After locating the line with "list [175, 150, 1125, 265]" in the records below, print it and every line after it exactly.
+++ SUPPLIED RECORDS +++
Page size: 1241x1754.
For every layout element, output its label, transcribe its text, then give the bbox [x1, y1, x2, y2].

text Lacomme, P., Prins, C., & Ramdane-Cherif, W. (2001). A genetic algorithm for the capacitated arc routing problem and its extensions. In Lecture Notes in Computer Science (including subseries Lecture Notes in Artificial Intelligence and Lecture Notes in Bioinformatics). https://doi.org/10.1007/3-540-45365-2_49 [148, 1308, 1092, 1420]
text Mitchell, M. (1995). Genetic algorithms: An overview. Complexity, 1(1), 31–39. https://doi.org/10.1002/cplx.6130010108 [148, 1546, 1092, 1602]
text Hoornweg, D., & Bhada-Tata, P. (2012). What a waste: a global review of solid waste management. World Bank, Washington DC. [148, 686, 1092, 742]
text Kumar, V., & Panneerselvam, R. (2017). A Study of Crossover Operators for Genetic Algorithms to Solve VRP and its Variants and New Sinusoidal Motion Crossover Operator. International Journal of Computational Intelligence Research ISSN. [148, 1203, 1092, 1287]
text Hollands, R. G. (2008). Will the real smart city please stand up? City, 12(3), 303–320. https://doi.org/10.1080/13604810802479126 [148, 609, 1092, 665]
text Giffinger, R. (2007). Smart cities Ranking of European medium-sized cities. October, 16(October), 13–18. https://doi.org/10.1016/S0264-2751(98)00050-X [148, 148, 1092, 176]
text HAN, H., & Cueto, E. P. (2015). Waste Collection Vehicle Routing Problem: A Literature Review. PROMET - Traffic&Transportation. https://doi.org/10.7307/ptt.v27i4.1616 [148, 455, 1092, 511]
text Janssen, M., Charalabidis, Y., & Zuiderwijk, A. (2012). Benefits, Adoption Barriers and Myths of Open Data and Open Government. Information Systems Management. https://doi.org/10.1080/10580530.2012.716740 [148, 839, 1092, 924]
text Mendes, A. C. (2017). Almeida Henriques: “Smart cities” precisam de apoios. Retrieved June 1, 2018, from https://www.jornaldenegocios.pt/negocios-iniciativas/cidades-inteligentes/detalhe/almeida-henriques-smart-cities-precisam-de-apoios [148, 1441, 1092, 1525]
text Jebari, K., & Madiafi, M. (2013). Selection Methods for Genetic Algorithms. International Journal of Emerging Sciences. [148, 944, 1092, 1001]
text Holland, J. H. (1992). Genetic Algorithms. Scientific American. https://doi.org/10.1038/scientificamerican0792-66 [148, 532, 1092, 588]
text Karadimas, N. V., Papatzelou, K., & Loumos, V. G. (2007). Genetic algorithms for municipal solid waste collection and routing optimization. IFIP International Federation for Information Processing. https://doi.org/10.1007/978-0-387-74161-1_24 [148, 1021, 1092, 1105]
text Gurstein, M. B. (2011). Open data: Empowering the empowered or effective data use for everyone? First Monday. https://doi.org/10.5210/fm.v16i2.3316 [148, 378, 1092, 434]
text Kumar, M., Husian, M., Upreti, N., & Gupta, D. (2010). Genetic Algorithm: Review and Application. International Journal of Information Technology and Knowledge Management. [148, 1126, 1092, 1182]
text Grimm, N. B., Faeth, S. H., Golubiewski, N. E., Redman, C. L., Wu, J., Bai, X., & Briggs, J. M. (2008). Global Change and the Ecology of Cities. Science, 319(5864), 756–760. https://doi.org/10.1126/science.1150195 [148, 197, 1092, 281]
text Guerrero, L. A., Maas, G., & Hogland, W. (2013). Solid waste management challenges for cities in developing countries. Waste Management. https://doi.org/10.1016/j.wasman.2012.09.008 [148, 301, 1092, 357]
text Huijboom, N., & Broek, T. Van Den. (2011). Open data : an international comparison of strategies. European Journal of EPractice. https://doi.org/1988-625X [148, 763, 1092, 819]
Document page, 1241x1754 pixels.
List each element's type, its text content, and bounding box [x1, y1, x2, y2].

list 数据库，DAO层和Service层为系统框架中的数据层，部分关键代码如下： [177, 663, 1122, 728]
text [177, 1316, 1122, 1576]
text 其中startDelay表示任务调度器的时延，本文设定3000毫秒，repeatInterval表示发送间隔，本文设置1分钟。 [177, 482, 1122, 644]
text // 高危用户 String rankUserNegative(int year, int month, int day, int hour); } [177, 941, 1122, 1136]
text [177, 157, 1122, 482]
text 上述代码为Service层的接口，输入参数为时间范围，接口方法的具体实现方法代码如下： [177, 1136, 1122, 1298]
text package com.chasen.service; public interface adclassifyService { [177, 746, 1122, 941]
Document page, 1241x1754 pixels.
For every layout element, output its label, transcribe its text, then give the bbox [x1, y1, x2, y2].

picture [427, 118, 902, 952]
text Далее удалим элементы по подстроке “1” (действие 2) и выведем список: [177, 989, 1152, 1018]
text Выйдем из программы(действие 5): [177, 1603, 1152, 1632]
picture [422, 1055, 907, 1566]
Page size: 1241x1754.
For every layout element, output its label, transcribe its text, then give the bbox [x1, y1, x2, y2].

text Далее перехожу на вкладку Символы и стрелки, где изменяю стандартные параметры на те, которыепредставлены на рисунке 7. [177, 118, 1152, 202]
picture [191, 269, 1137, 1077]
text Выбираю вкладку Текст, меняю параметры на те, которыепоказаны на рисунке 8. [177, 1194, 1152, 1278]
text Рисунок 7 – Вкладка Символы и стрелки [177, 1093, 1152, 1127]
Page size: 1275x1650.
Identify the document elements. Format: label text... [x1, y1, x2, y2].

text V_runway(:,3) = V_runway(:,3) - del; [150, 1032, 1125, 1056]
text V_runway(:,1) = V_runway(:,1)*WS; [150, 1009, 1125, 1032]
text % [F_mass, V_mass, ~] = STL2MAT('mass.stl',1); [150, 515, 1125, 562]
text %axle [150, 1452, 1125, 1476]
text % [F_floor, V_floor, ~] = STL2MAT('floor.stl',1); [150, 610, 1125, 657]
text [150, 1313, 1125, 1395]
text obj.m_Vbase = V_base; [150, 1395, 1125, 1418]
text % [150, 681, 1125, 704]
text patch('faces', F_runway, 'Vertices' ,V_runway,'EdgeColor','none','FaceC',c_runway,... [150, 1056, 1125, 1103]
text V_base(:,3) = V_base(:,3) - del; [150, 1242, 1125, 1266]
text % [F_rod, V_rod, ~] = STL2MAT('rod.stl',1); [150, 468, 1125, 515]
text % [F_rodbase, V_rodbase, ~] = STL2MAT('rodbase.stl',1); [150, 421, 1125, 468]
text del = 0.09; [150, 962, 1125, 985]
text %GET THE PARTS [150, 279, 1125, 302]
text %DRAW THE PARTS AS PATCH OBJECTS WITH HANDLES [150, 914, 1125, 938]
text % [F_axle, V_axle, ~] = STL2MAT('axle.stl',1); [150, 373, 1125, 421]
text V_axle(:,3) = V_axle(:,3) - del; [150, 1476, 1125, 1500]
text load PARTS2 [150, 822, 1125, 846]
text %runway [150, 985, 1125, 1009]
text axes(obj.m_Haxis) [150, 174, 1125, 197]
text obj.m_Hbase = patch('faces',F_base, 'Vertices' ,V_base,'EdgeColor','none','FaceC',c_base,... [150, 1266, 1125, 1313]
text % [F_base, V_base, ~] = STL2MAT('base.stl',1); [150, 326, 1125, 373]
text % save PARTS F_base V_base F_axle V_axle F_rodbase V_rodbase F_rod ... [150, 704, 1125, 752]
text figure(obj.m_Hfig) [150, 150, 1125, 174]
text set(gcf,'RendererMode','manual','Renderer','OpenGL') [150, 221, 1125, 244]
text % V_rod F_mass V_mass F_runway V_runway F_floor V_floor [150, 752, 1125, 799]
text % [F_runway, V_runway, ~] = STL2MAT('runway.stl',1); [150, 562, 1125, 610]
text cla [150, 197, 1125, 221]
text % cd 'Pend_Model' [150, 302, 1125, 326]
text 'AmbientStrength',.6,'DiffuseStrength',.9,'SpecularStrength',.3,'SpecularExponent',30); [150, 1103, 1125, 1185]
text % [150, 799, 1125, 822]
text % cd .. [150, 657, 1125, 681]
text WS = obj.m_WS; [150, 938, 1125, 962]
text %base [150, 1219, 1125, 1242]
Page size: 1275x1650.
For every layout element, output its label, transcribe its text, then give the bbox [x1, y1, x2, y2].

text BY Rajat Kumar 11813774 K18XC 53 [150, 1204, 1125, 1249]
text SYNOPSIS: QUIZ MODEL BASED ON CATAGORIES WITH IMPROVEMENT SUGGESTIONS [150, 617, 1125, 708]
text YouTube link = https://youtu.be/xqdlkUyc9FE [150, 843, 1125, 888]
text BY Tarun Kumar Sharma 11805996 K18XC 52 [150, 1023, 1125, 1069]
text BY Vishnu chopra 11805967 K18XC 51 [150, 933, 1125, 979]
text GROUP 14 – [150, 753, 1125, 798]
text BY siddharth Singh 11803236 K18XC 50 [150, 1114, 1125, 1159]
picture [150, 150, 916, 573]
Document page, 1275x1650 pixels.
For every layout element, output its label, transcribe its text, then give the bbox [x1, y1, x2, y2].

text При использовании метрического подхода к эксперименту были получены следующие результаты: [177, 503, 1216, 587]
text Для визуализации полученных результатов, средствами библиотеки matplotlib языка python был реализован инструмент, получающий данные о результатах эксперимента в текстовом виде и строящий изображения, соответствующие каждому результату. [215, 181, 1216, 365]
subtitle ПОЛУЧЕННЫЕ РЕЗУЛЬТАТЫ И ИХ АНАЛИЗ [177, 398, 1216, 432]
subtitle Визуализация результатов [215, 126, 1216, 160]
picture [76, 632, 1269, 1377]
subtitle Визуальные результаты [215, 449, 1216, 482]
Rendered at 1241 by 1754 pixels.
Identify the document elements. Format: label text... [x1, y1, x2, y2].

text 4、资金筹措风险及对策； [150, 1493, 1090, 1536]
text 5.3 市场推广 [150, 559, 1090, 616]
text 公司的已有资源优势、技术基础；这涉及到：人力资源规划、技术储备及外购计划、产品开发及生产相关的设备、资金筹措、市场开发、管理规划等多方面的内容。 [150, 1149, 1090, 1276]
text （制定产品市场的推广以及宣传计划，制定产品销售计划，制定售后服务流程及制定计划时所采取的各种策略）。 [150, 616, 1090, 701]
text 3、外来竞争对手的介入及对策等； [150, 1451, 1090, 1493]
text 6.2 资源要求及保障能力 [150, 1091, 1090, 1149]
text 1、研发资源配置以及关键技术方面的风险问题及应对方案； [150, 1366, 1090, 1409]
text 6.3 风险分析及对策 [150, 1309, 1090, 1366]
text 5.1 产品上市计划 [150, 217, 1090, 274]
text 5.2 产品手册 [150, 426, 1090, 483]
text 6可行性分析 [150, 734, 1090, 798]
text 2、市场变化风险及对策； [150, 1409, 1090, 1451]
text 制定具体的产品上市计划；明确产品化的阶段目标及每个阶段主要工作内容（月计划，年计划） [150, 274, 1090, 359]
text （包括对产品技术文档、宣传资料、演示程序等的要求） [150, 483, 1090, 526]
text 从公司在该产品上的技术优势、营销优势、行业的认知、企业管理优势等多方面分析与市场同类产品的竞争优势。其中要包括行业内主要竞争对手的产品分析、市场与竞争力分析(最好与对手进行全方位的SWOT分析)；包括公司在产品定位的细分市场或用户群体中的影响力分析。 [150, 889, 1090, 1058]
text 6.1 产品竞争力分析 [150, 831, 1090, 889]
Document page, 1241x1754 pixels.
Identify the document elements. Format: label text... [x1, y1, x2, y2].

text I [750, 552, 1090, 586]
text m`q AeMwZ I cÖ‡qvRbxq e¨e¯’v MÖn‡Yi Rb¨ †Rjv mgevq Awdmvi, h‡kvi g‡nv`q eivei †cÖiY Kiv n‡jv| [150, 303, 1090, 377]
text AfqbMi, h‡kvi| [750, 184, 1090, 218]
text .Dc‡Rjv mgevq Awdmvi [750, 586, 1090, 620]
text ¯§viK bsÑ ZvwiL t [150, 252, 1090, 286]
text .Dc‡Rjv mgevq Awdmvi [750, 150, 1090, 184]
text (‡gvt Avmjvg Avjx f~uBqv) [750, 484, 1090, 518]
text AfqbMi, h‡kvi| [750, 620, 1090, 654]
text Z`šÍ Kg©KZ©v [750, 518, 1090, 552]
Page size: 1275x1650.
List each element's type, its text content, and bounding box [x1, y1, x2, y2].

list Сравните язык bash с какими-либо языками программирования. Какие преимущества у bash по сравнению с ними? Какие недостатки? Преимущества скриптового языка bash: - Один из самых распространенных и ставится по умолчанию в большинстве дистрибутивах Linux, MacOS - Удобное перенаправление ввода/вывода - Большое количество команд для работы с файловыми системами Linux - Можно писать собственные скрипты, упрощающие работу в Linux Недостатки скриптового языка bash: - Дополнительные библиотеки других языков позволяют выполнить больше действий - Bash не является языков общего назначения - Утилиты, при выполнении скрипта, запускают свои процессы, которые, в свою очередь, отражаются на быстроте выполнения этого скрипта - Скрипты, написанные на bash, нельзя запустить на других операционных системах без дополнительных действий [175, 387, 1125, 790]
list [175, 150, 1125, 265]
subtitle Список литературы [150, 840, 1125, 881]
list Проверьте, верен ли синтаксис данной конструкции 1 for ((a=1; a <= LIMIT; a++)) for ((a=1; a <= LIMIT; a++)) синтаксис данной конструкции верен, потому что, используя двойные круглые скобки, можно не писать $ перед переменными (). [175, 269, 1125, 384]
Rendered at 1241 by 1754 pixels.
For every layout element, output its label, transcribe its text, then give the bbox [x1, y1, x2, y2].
+++
- [EXPECTED OUTPUT]
list [175, 150, 1125, 265]
subtitle Список литературы [150, 840, 1125, 881]
list Проверьте, верен ли синтаксис данной конструкции 1 for ((a=1; a <= LIMIT; a++)) for ((a=1; a <= LIMIT; a++)) синтаксис данной конструкции верен, потому что, используя двойные круглые скобки, можно не писать $ перед переменными (). [175, 269, 1125, 384]
Rendered at 1241 by 1754 pixels.
For every layout element, output its label, transcribe its text, then give the bbox [x1, y1, x2, y2].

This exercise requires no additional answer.